I don’t think the little bags of coloured water spraying about everywhere would be enough to cure every known disease in the cosmos. That scene looks a bit like the water-carrying challenges that they always used to do on ‘It’s a Knockout.’

These two episodes ‘rhyme’ in my head. They have very different settings and atmospheres. It’s a cliché in Dr Who fandom to say that Dr Who can tell a million different stories because the TARDIS can go anywhere. I think that’s actually wrong – because it most often limits itself to telling fairly straightforward adventure stories. These two episodes rhyme in my head because they both have the characters fighting against creatures infected by a nasty disease and unleashed within the close confines of a sealed building. The Doctor has to take an element mentioned early in the episode (the showers in the elevators / the giant telescope) with another he finds a little later on (the bags of medicine / the giant diamond) and when he cleverly combines them at the climax he solves everyone’s problems in a flash. The job of a good story is to hide this easy arithmetic.

In 2005 the stories were very traditionally-shaped Dr Who’s – and then we had the novelty of naturalistic characters and modern world grounding to spice things up. RTD did clever things, such as inverting ‘Spearhead from Space’ and having it happen in the background of a human story. Or he took the big, splashy Dalek epic and told it through the medium of pastiche. He wrote real characters and how they’d react if they were caught up in the middle of silly old Doctor Who stories. By the start of season 2 he’s already chafing at this. The Doctor and Rose don’t seem so radical and new in these two very trad stories, and the stories are a little formulaic. These shortcomings will be dressed up for a while through the rest of the season with a host of flashy things to hold our attention – reunions; a fully-fledged outer space story; a long-awaited clash between two monster races of old. But underneath all of that, something is going to have to happen with the shapes of these stories if the show isn’t going to become repetitive too quickly.

Where was I?
I think in both cases we had friends visiting, and watching Who with us. This was how sure I was that the Show was back and here to stay. I could even watch it with other people around. I wasn’t watching it like watching someone being given heart massage and the kiss of life. I could watch it in quite a sociable atmosphere, with people even talking during the transmission. I could pretend – almost – that it was like sitting round, casually watching episodes of any old show. I do remember groaning out loud at the comedy stuff to do with Cassandra swapping bodies, and I remember loving the fact we had a Hinchcliffe-type episode. (It was like the new show was making a run of homages through the old series…)

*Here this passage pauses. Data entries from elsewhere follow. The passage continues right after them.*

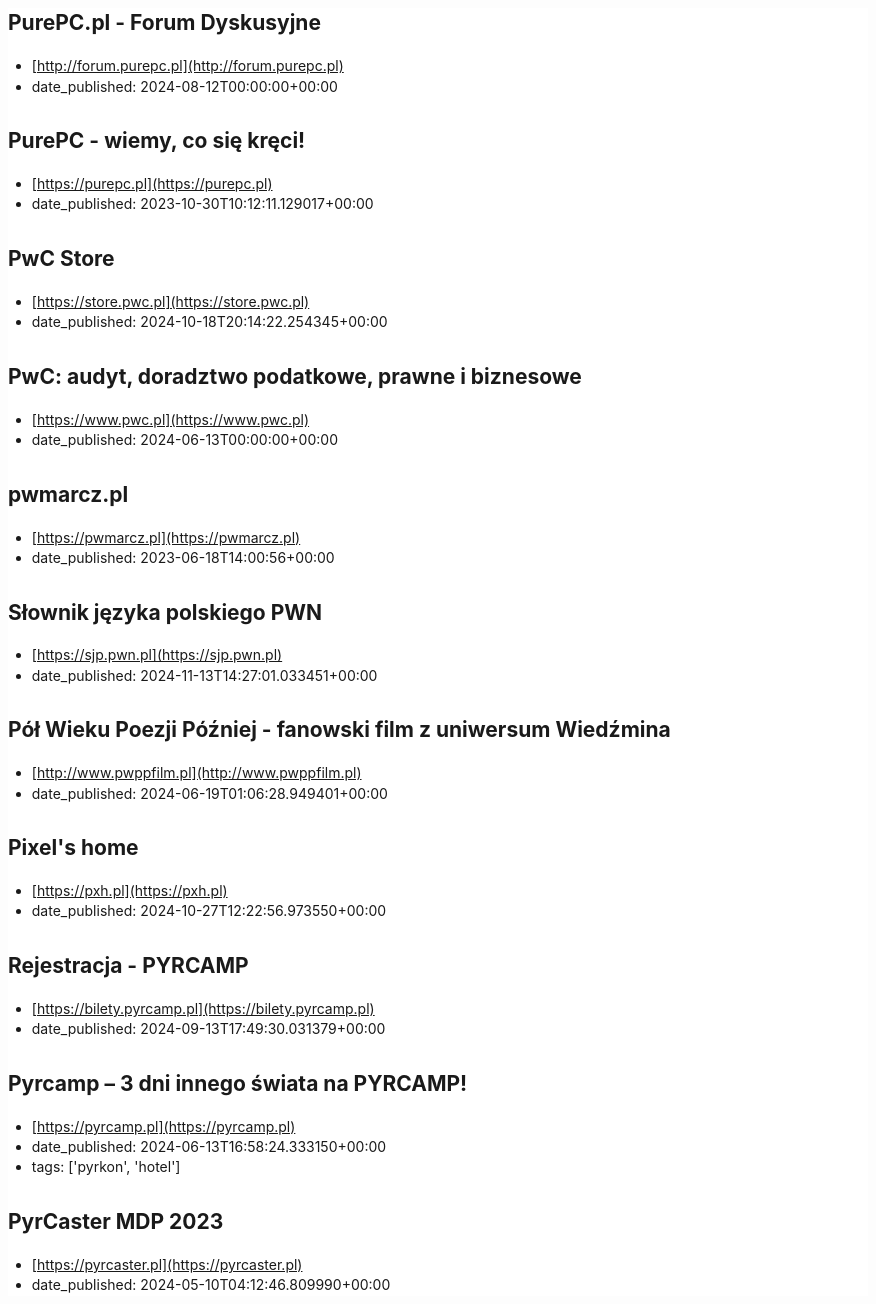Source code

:  ## PurePC.pl - Forum Dyskusyjne
 - [http://forum.purepc.pl](http://forum.purepc.pl)
 - date_published: 2024-08-12T00:00:00+00:00

 ## PurePC - wiemy, co się kręci!
 - [https://purepc.pl](https://purepc.pl)
 - date_published: 2023-10-30T10:12:11.129017+00:00

 ## PwC Store
 - [https://store.pwc.pl](https://store.pwc.pl)
 - date_published: 2024-10-18T20:14:22.254345+00:00

 ## PwC: audyt, doradztwo podatkowe, prawne i biznesowe
 - [https://www.pwc.pl](https://www.pwc.pl)
 - date_published: 2024-06-13T00:00:00+00:00

 ## pwmarcz.pl
 - [https://pwmarcz.pl](https://pwmarcz.pl)
 - date_published: 2023-06-18T14:00:56+00:00

 ## Słownik języka polskiego PWN
 - [https://sjp.pwn.pl](https://sjp.pwn.pl)
 - date_published: 2024-11-13T14:27:01.033451+00:00

 ## Pół Wieku Poezji Później - fanowski film z uniwersum Wiedźmina
 - [http://www.pwppfilm.pl](http://www.pwppfilm.pl)
 - date_published: 2024-06-19T01:06:28.949401+00:00

 ## Pixel's home
 - [https://pxh.pl](https://pxh.pl)
 - date_published: 2024-10-27T12:22:56.973550+00:00

 ## Rejestracja - PYRCAMP
 - [https://bilety.pyrcamp.pl](https://bilety.pyrcamp.pl)
 - date_published: 2024-09-13T17:49:30.031379+00:00

 ## Pyrcamp – 3 dni innego świata na PYRCAMP!
 - [https://pyrcamp.pl](https://pyrcamp.pl)
 - date_published: 2024-06-13T16:58:24.333150+00:00
 - tags: ['pyrkon', 'hotel']

 ## PyrCaster MDP 2023
 - [https://pyrcaster.pl](https://pyrcaster.pl)
 - date_published: 2024-05-10T04:12:46.809990+00:00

I did start to wonder for the first time, however, whether the new series was going to produce episodes that were ones that I would watch repeatedly and gradually come to know off by heart. In a sense I was coming to see these new shows as too good, too slick, and not (ineluctably) camp enough. These were the first seeds of ‘IS THIS SHOW REALLY FOR ME..?’

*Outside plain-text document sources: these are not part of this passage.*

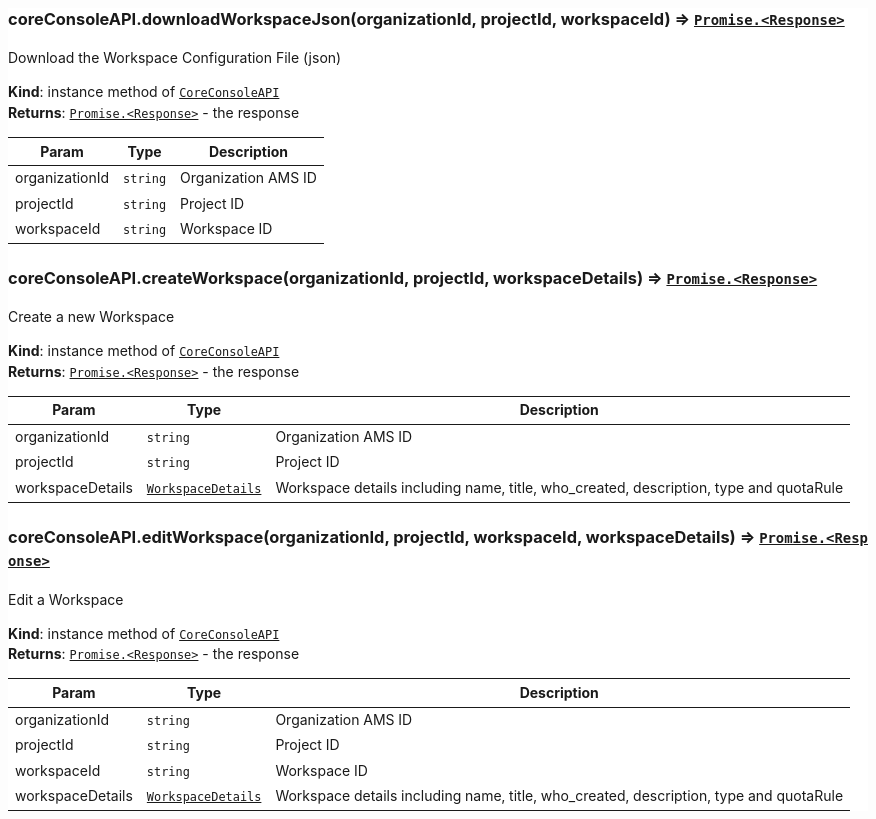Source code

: <a name="CoreConsoleAPI+downloadWorkspaceJson"></a>

### coreConsoleAPI.downloadWorkspaceJson(organizationId, projectId, workspaceId) ⇒ [<code>Promise.&lt;Response&gt;</code>](#Response)
Download the Workspace Configuration File (json)

**Kind**: instance method of [<code>CoreConsoleAPI</code>](#CoreConsoleAPI)  
**Returns**: [<code>Promise.&lt;Response&gt;</code>](#Response) - the response  

| Param | Type | Description |
| --- | --- | --- |
| organizationId | <code>string</code> | Organization AMS ID |
| projectId | <code>string</code> | Project ID |
| workspaceId | <code>string</code> | Workspace ID |

<a name="CoreConsoleAPI+createWorkspace"></a>

### coreConsoleAPI.createWorkspace(organizationId, projectId, workspaceDetails) ⇒ [<code>Promise.&lt;Response&gt;</code>](#Response)
Create a new Workspace

**Kind**: instance method of [<code>CoreConsoleAPI</code>](#CoreConsoleAPI)  
**Returns**: [<code>Promise.&lt;Response&gt;</code>](#Response) - the response  

| Param | Type | Description |
| --- | --- | --- |
| organizationId | <code>string</code> | Organization AMS ID |
| projectId | <code>string</code> | Project ID |
| workspaceDetails | [<code>WorkspaceDetails</code>](#WorkspaceDetails) | Workspace details including name, title, who_created, description, type and quotaRule |

<a name="CoreConsoleAPI+editWorkspace"></a>

### coreConsoleAPI.editWorkspace(organizationId, projectId, workspaceId, workspaceDetails) ⇒ [<code>Promise.&lt;Response&gt;</code>](#Response)
Edit a Workspace

**Kind**: instance method of [<code>CoreConsoleAPI</code>](#CoreConsoleAPI)  
**Returns**: [<code>Promise.&lt;Response&gt;</code>](#Response) - the response  

| Param | Type | Description |
| --- | --- | --- |
| organizationId | <code>string</code> | Organization AMS ID |
| projectId | <code>string</code> | Project ID |
| workspaceId | <code>string</code> | Workspace ID |
| workspaceDetails | [<code>WorkspaceDetails</code>](#WorkspaceDetails) | Workspace details including name, title, who_created, description, type and quotaRule |
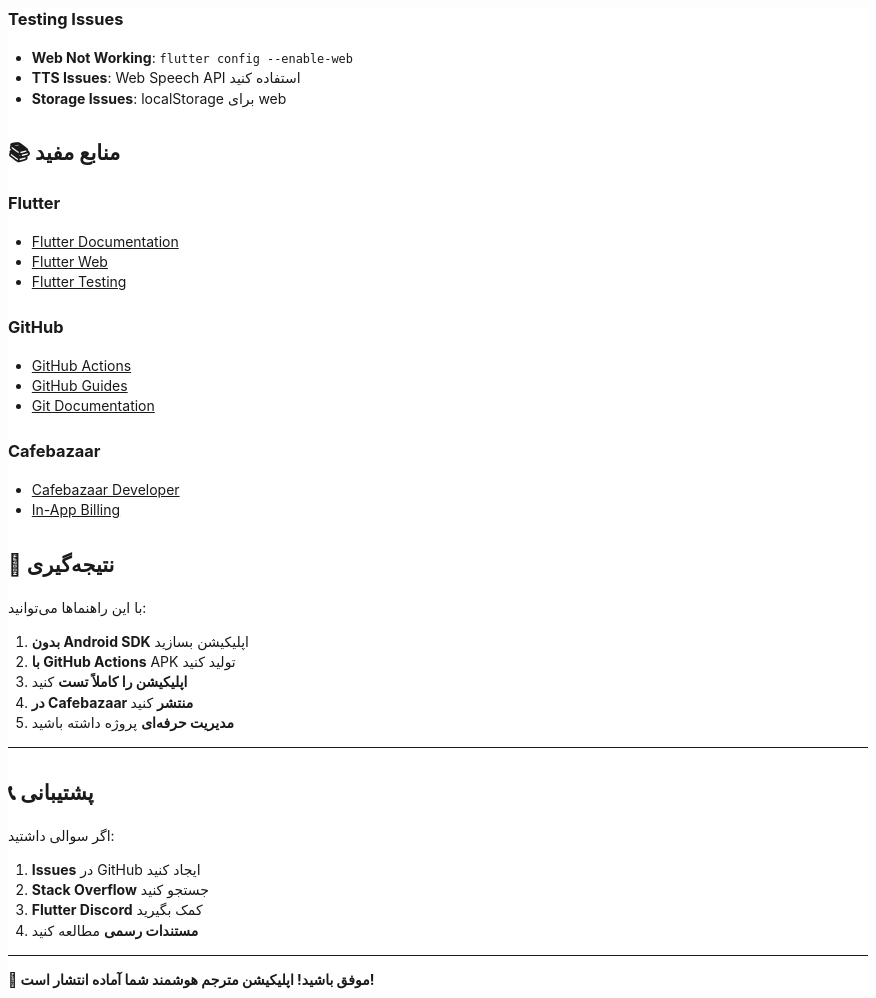 ### Testing Issues
- **Web Not Working**: `flutter config --enable-web`
- **TTS Issues**: Web Speech API استفاده کنید
- **Storage Issues**: localStorage برای web

## 📚 منابع مفید

### Flutter
- [Flutter Documentation](https://flutter.dev/docs)
- [Flutter Web](https://flutter.dev/web)
- [Flutter Testing](https://flutter.dev/docs/testing)

### GitHub
- [GitHub Actions](https://docs.github.com/en/actions)
- [GitHub Guides](https://guides.github.com/)
- [Git Documentation](https://git-scm.com/doc)

### Cafebazaar
- [Cafebazaar Developer](https://developers.cafebazaar.ir/)
- [In-App Billing](https://developers.cafebazaar.ir/fa/guidelines/in-app-billing/)

## 🎉 نتیجه‌گیری

با این راهنماها می‌توانید:

1. **بدون Android SDK** اپلیکیشن بسازید
2. **با GitHub Actions** APK تولید کنید
3. **اپلیکیشن را کاملاً تست** کنید
4. **در Cafebazaar منتشر** کنید
5. **مدیریت حرفه‌ای** پروژه داشته باشید

---

## 📞 پشتیبانی

اگر سوالی داشتید:
1. **Issues** در GitHub ایجاد کنید
2. **Stack Overflow** جستجو کنید
3. **Flutter Discord** کمک بگیرید
4. **مستندات رسمی** مطالعه کنید

---

**🌟 موفق باشید! اپلیکیشن مترجم هوشمند شما آماده انتشار است!** 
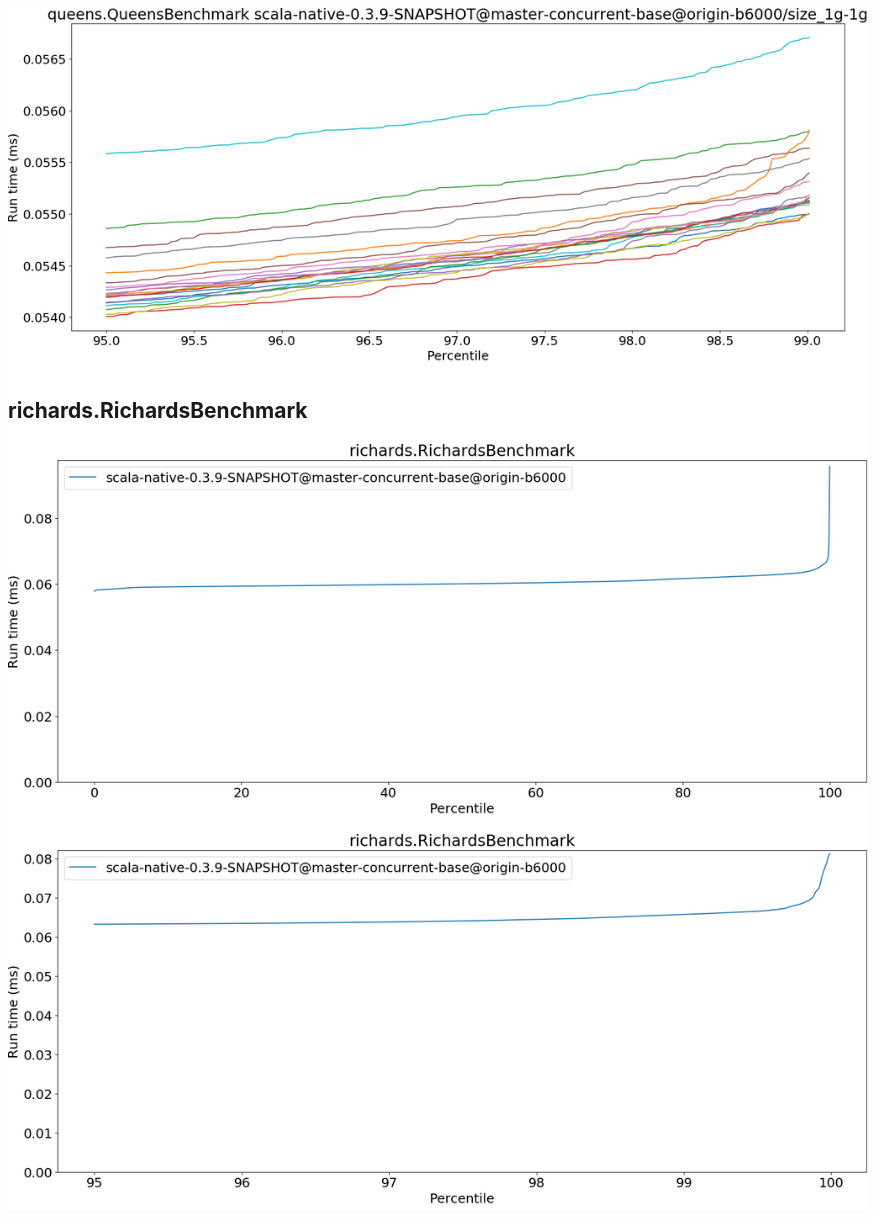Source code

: ![queens.QueensBenchmark scala-native-0.3.9-SNAPSHOT@master-concurrent-base@origin-b6000/size_1g-1g](percentile_95plus_queens.QueensBenchmark_conf0.png)

## richards.RichardsBenchmark
![richards.RichardsBenchmark](percentile_richards.RichardsBenchmark.png)

![richards.RichardsBenchmark](percentile_95plus_richards.RichardsBenchmark.png)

Ideally, what I needed next was for there to be an episode that would reassure me that this show and the show in my heart were one and the same. Perhaps if there was the return of an old, dear friend in the offing…

Singlemost fabulous thing
It has to be Tennant’s Doctor facing a werewolf for the first time and saying: ‘You’re beautiful!’ It’s this Doctor’s zestiness that keep these episodes bowling merrily along.